A year after the bankruptcy of Lehman Brothers Holdings Inc, credit-default swaps (CDS) have lost their stigma for disaster and are contributing to the growing confidence in the credit markets.
The cost to protect against a failure by New York-based Goldman Sachs Group Inc, Charlotte, North Carolina-based Bank of America Corp, and 12 of the other biggest derivatives dealers dropped 66 per cent in the past six months, according to an index of swaps compiled by Credit Derivatives Research LLC. While the US struggles with the slowest recovery since 1945, the market where investors protect themselves from default and speculate on corporate debt shows confidence is the highest since June 2008.
Credit-default swaps worsened the biggest financial crisis since the 1930s as the meltdown of Lehman and American International Group Inc, two of the largest traders, caused a seizure in lending.

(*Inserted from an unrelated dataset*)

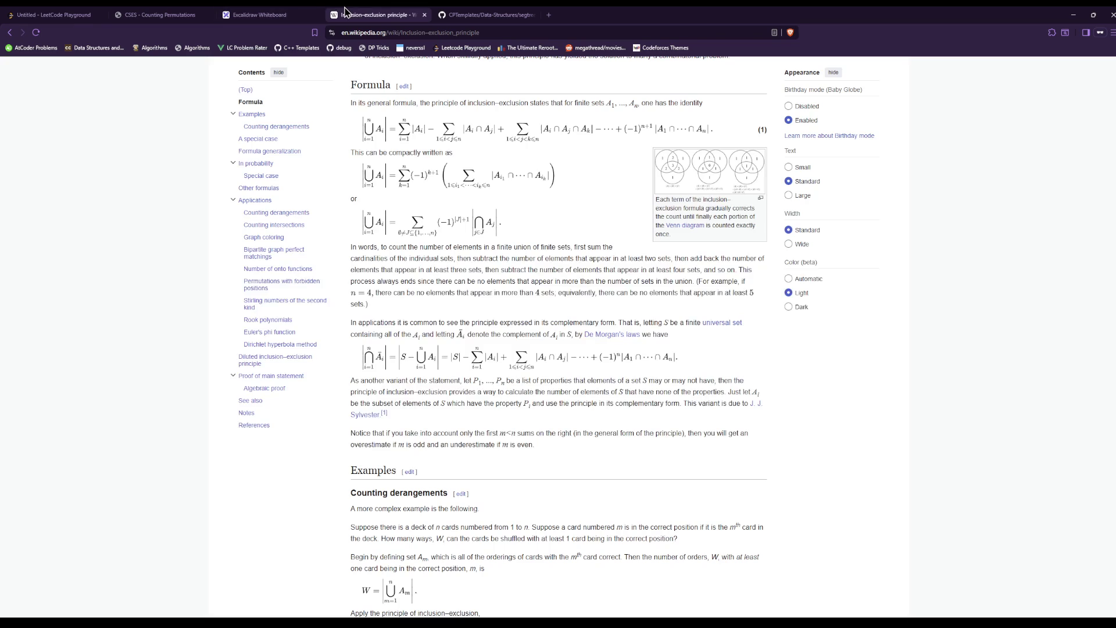
pyautogui.click(310, 13)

Now, Wall Street is accelerating reforms Treasury Secretary Timothy Geithner started in 2005 when he was president of the New York Federal Reserve to increase transparency in a market lawmakers plan to regulate.
“A functioning credit-default swaps market contributes to more efficient extension of credit” by giving investors and lenders confidence that the industry won’t implode, said Alexander Yavorsky, a senior analyst at Moody’s Investors Service in New York. The consequences of Lehman’s failure “were astronomical, broadly speaking, but the CDS market worked well,” he said.